What would that data look like in R? Well, actually, the structure nicely corresponds to a data frame in R, that ideally looks like this: the rows in the data frame correspond to the records and the columns of the data frame correspond to the fields. The field names are used to name the data frame columns. But how to go from the CSV file to this data frame?
The mother of all these data import functions is the read.table() function. It can read in any file in table format and create a data frame from it. The number of arguments you can specify for this function is huge, so I won't go through each and every one of these arguments. Instead, let's have a look at the read.table() call that imports states.csv and try to understand what happens.
The first argument of the read.table() function is the path to the file you want to import into R. If the file is in your current working directory, simply passing the filename as a character string works.
If your file is located somewhere else, things get tricky. Depending on the platform you're working on, Linux, Microsoft, Mac, whatever, file paths are specified differently. To build a path to a file in a platform-independent way, you can use the file.path() function.
Now for the header argument. If you set this to TRUE, you tell R that the first row of the text file contains the variable names, which is the case here. read.table() sets this argument FALSE by default, which would mean that the first row is already an observation.
Next, sep is the argument that specifies how fields in a record are separated. For our csv file here, the field separator is a comma, so we use a comma inside quotes.
Finally, the stringsAsFactors argument is pretty important. It's TRUE by default, which means that columns, or variables, that are strings, are imported into R as factors, the data structure to store categorical variables. In this case, the column containing the country names shouldn't be a factor, so we set stringsAsFactors to FALSE.
If we actually run this call now, we indeed get a data frame with 5 observations and 4 variables, that corresponds nicely to the CSV file we started with.
The read table function works fine, but it's pretty tiring to specify all these arguments every time, right? CSV files are a common and standardized type of flat files. That's why the utils package also provides the read.csv function. This function is a wrapper around the read.table() function, so read.csv() calls read.table() behind the scenes, but with different default arguments to match with the CSV format.
More specifically, the default for header is TRUE and for sep is a comma, so you don't have to manually specify these anymore. This means that this read.table() call from before is thus exactly the same as this read.csv() call.
Apart from CSV files, there are also other types of flat files. Take this tab-delimited file, states.txt, with the same data:
To import it with read.table(), you again have to specify a bunch of arguments. This time, you should point to the .txt file instead of the .csv file, and the sep argument should be set to a tab, so backslash t.
You can also use the read.delim() function, which again is a wrapper around read.table; the default arguments for header and sep are adapted, among some others.

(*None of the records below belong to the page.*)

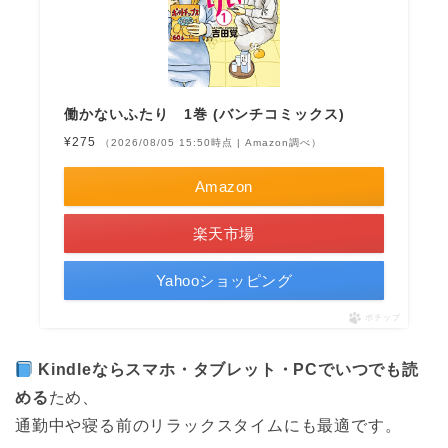
働かないふたり 1巻 (バンチコミックス)
¥275
（2026/08/05 15:50時点 | Amazon調べ）
Amazon
楽天市場
Yahooショッピング
ポチップ
Kindleならスマホ・タブレット・PCでいつでも読
める
ため、
通勤中や寝る前のリラックスタイムにも最適です。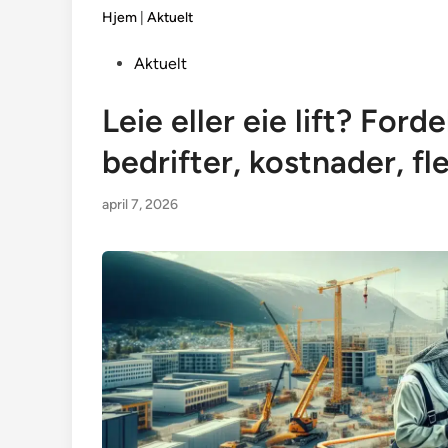
Hjem
|
Aktuelt
Posted
Aktuelt
in
Leie eller eie lift? Ford
bedrifter, kostnader, fle
april 7, 2026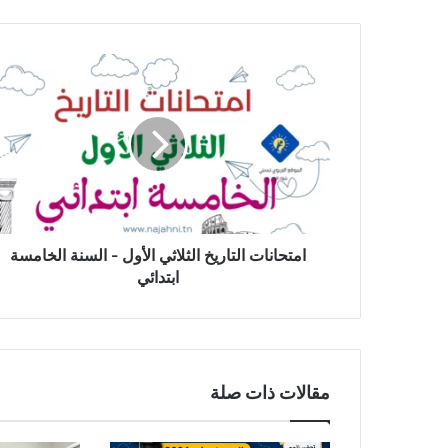
امتحانات
التاريخ
الثلاثي
الأول
-
السنة
الخامسة
ابتدائي
امتحانات التاريخ الثلاثي الأول - السنة الخامسة
ابتدائي
مقالات ذات صلة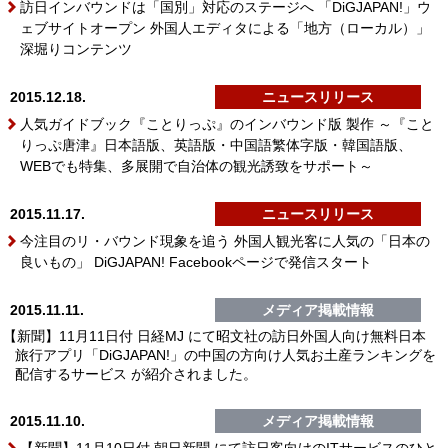
訪日インバウンドは「国別」対応のステージへ 「DiGJAPAN!」ウ
ェブサイトオープン 外国人エディタによる「地方（ローカル）」
深堀りコンテンツ
2015.12.18.
ニュースリリース
人気ガイドブック『ことりっぷ』のインバウンド版 製作 ～『こと
りっぷ唐津』日本語版、英語版・中国語繁体字版・韓国語版、
WEBでも特集、多展開で自治体の観光誘致をサポート～
2015.11.17.
ニュースリリース
今注目のリ・バウンド現象を追う 外国人観光客に人気の「日本の
良いもの」 DiGJAPAN! Facebookページで発信スタート
2015.11.11.
メディア掲載情報
【新聞】11月11日付 日経MJ にて昭文社の訪日外国人向け無料日本
旅行アプリ「DiGJAPAN!」の中国の方向け人気お土産ランキングを
配信するサービス が紹介されました。
2015.11.10.
メディア掲載情報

The result of both calls is again a nice translation of the flat file to a an R data frame.
Now, there's one last thing I want to discuss here. Have a look at this US csv file and its european counterpart, states_eu.csv.
You'll notice that the Europeans use commas for decimal points, while normally one uses the dot. This means that they can't use the comma as the field-delimiter anymore, they need a semicolon. To deal with this easily, R provides the read.csv2() function. Both the sep argument as the dec argument, to tell which character is used for decimal points, are different. Likewise, for read.delim() you have a read.delim2() alternative. Can you spot the differences again? This time, only the dec argument had to change.